IMPORTANT ADDITIONAL INFORMATION

 

This communication relates to the proposed public exchange offer by Nokia to exchange all of common stock and convertible securities issued by Alcatel-Lucent for new ordinary shares of Nokia. This communication is for informational purposes only and does not constitute or form part of any offer to exchange, or a solicitation of an offer to exchange, all of common stock and convertible securities of Alcatel-Lucent in any jurisdiction.  This document is not a substitute for the tender offer statement on Schedule TO or the preliminary prospectus / offer to exchange included in the Registration Statement on Form F-4 (the “Registration Statement”) to be filed with the SEC, the Solicitation / Recommendation Statement on Schedule 14D-9 to be filed with the SEC, the listing prospectus of Nokia to be filed with the Finnish Financial Supervisory Authority or the tender offer document to be filed with the Autorité des marchés financiers (including the letter of transmittal and related documents and as amended and supplemented from time to time, the “Exchange Offer Documents”).

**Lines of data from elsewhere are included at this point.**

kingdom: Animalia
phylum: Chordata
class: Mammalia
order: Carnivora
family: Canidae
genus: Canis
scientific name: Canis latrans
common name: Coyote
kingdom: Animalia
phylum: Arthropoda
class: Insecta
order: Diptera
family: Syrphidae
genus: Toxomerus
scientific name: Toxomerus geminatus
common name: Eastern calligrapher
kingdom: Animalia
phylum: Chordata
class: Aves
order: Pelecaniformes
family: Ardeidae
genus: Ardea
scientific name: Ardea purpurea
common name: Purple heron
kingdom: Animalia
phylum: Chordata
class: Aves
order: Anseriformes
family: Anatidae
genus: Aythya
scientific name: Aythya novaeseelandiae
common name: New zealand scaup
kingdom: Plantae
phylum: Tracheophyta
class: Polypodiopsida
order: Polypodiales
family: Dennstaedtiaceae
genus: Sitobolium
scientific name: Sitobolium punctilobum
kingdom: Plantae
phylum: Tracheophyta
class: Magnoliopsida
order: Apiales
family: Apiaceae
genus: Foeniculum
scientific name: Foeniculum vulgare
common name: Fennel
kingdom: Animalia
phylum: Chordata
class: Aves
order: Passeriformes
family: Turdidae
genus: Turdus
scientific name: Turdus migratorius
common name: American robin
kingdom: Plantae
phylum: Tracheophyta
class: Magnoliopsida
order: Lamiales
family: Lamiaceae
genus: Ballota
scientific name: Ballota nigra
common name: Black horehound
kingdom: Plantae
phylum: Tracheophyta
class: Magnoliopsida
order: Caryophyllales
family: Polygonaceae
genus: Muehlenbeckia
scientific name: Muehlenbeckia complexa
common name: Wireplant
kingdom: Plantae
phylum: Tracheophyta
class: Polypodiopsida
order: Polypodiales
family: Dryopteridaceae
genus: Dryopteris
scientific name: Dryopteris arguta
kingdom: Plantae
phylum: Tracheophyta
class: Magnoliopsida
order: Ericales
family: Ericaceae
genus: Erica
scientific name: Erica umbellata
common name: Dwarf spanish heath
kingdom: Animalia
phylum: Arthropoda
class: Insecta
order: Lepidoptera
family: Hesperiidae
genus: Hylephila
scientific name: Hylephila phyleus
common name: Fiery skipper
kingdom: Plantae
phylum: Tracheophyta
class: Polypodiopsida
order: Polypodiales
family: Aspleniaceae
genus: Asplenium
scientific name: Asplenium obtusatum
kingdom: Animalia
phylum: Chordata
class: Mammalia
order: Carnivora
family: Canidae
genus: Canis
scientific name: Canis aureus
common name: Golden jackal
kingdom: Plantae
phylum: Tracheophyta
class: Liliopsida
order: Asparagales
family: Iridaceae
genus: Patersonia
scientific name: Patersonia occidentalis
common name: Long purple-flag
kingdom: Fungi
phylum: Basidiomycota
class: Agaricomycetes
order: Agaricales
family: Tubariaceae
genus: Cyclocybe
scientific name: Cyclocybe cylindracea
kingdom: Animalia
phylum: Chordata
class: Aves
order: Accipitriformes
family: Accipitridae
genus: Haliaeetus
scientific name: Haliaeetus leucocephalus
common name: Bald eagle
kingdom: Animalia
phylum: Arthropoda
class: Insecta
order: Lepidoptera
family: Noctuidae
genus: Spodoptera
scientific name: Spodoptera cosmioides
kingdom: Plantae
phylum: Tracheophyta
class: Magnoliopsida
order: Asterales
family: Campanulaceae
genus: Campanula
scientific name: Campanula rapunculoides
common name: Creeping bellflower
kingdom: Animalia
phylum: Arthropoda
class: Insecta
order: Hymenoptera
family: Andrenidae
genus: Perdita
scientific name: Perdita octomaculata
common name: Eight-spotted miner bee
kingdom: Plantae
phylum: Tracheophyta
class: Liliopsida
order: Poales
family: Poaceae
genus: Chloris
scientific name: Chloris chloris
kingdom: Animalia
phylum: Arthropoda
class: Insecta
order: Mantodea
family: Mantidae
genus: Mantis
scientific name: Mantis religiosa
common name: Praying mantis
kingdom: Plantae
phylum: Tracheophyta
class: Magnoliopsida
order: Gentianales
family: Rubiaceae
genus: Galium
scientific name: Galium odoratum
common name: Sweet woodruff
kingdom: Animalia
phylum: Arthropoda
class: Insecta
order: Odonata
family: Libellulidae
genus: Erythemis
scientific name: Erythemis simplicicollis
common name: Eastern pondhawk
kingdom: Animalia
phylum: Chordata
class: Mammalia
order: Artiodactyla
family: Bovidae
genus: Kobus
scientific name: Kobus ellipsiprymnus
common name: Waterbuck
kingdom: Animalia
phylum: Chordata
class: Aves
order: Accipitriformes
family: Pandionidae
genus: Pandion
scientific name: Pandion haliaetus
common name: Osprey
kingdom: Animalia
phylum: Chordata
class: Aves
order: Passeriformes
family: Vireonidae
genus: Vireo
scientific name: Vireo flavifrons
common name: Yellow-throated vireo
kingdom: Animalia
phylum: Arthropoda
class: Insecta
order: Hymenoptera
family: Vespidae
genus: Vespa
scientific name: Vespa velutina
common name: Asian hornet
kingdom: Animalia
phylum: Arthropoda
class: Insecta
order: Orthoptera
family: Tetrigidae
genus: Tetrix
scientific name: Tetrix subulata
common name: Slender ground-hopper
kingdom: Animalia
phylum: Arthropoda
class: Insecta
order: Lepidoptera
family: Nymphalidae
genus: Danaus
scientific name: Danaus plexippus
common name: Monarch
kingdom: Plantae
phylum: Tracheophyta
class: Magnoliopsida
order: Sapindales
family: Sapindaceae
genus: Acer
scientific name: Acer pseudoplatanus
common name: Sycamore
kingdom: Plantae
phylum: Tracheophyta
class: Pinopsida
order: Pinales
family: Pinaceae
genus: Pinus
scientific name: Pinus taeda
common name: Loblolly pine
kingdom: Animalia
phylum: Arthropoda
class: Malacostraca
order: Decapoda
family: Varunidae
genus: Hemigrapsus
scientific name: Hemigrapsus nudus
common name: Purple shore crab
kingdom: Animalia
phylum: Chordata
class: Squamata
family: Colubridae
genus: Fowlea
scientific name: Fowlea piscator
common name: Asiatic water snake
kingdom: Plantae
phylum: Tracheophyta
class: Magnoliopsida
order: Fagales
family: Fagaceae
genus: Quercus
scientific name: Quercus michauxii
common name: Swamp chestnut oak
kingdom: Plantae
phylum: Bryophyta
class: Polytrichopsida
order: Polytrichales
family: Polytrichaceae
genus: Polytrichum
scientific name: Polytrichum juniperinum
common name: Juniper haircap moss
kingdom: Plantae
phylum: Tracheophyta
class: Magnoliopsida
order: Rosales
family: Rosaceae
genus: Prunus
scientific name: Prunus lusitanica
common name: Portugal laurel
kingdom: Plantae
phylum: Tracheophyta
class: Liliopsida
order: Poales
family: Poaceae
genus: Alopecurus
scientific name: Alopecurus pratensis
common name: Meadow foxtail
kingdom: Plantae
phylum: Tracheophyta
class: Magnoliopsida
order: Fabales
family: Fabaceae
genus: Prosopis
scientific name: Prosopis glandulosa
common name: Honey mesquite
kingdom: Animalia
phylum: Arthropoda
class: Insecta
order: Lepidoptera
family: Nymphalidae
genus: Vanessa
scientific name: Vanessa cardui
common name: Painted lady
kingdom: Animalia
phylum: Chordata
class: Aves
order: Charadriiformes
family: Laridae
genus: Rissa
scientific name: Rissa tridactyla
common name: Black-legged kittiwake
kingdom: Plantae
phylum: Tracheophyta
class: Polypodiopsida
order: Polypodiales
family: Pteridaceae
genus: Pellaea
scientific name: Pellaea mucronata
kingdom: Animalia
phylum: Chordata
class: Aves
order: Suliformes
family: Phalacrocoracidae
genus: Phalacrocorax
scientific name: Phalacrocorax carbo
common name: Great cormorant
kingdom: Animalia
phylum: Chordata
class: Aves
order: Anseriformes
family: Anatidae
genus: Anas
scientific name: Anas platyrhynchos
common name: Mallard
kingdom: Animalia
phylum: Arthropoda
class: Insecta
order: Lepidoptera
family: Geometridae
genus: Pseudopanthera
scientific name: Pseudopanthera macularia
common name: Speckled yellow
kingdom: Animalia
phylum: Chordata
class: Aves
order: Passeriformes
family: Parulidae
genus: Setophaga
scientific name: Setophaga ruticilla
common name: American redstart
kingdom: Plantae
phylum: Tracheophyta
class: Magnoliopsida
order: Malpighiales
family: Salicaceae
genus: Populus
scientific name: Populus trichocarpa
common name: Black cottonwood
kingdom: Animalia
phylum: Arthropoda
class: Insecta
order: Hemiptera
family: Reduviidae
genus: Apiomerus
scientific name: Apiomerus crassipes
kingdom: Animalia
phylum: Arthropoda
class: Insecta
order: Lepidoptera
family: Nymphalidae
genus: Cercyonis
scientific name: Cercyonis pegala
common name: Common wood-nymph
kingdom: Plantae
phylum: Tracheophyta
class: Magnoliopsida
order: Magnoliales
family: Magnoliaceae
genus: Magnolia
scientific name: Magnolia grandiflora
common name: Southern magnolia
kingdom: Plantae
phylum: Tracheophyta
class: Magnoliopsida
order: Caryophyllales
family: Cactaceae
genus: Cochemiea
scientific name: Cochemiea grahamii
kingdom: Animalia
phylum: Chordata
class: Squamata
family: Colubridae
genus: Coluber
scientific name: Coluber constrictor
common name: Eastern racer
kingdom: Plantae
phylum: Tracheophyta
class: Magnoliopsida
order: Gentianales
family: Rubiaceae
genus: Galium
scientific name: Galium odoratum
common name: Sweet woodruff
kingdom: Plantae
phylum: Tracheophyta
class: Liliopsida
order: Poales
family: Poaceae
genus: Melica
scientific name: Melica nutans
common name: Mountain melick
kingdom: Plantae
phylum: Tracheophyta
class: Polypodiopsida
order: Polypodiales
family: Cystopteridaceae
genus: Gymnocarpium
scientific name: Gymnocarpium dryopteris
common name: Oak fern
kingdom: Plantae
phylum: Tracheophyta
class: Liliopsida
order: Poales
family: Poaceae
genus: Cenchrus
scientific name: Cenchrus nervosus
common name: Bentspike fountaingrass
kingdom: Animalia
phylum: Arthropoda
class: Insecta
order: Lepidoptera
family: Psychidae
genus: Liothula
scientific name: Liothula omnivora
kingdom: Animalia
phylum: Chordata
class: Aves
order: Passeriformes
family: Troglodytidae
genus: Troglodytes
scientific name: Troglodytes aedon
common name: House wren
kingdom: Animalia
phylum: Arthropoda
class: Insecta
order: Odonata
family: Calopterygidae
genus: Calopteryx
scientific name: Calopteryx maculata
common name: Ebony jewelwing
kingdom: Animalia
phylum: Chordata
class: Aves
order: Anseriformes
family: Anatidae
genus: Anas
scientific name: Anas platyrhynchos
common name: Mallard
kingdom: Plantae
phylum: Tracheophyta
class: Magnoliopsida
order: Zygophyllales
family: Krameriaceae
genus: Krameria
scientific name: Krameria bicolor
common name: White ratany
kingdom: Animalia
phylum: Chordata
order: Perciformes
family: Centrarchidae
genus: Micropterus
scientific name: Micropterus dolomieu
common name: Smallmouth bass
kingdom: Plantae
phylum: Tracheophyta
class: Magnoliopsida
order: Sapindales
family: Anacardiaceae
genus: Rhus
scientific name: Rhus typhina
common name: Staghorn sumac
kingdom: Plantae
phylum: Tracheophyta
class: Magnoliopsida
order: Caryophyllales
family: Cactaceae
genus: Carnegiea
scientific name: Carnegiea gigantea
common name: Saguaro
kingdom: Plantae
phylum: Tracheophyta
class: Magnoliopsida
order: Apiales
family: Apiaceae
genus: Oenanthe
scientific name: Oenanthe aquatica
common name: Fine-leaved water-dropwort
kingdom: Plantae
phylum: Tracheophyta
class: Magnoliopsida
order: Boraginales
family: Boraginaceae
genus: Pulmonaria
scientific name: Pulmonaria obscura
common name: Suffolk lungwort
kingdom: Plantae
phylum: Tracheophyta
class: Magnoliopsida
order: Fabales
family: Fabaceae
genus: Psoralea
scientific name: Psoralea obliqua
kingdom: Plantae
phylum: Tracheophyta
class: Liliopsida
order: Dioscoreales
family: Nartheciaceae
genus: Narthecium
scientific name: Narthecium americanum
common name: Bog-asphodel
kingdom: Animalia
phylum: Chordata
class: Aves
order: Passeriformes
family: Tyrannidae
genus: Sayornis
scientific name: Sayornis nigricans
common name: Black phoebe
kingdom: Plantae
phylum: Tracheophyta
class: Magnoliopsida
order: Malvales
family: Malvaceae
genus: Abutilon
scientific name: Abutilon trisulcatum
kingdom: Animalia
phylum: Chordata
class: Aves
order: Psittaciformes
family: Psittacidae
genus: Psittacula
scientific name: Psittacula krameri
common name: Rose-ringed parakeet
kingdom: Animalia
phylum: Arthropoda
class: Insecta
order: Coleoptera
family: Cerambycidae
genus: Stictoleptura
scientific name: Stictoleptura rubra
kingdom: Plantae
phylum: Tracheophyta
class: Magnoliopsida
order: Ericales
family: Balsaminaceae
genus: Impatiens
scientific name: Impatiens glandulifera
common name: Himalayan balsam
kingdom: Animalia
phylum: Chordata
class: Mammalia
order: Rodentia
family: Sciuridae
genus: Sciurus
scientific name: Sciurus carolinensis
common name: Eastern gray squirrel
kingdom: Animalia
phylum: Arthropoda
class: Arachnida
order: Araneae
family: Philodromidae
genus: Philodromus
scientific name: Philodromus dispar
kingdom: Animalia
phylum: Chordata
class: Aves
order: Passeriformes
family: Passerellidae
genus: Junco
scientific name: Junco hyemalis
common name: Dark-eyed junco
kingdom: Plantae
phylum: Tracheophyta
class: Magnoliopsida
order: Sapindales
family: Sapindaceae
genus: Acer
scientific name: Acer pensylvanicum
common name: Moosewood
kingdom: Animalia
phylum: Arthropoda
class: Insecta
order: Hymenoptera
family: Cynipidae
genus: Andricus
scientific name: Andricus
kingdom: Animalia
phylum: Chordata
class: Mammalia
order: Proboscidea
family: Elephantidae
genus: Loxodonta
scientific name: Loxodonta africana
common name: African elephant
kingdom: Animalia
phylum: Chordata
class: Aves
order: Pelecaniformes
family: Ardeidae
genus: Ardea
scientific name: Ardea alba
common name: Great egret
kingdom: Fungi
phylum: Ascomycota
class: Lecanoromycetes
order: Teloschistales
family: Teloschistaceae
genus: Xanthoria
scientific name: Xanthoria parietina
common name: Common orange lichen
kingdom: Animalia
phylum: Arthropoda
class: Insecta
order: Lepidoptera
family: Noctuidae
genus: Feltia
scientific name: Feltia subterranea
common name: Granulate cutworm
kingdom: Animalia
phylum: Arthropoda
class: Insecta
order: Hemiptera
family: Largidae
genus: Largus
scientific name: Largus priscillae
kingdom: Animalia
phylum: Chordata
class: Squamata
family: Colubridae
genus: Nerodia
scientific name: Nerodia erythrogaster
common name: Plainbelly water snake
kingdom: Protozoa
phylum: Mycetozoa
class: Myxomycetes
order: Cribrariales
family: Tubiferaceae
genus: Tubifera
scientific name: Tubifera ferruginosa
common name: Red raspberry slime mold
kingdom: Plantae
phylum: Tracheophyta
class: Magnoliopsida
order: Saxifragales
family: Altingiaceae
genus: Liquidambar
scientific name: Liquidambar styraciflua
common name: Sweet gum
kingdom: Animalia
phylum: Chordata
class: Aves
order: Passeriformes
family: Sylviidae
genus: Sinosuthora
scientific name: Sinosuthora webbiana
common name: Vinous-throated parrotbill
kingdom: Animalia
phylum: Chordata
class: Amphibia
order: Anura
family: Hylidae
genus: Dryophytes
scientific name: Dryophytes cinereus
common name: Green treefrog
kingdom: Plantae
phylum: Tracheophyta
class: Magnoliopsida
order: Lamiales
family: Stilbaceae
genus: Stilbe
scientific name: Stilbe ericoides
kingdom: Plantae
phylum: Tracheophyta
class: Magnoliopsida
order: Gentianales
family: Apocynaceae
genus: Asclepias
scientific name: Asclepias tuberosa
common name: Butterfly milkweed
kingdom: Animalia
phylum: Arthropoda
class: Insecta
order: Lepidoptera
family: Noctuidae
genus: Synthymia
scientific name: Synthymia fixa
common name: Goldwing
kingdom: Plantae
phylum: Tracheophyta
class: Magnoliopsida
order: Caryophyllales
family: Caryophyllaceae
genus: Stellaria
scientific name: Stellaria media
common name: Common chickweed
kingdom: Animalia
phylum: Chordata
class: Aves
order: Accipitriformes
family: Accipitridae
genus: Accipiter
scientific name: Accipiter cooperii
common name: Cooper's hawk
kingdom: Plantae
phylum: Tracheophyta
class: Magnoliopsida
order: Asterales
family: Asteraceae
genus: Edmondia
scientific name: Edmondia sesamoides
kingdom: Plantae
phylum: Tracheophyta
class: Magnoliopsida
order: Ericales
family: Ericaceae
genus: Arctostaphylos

The proposed exchange offer referenced in this document has not yet commenced.  No offering of securities shall be made in the United States except by means of a prospectus meeting the requirements of Section 10 of the U.S. Securities Act of 1933. The tender offer will be made only through the Exchange Offer Documents.

 

The making of the proposed exchange offer to specific persons who are residents in or nationals or citizens of jurisdictions outside France or the United States or to custodians, nominees or trustees of such persons (the “Excluded Shareholders”) may be made only in accordance with the laws of the relevant jurisdiction. It is the responsibility of the Excluded Shareholders wishing to accept an exchange offer to inform themselves of and ensure compliance with the laws of their respective jurisdictions in relation to the proposed exchange offer.

 

INVESTORS AND SECURITY HOLDERS ARE URGED TO READ THE EXCHANGE OFFER DOCUMENTS AND ALL OTHER RELEVANT DOCUMENTS THAT NOKIA OR ALCATEL-LUCENT HAS FILED OR MAY FILE WITH THE SEC, AMF, NASDAQ OMX HELSINKI OR FINNISH FINANCIAL SUPERVISORY AUTHORITY WHEN THEY BECOME AVAILABLE BECAUSE THEY CONTAIN OR WILL CONTAIN IMPORTANT INFORMATION THAT INVESTORS AND SECURITY HOLDERS SHOULD CONSIDER BEFORE MAKING ANY DECISION REGARDING THE PROPOSED EXCHANGE OFFER.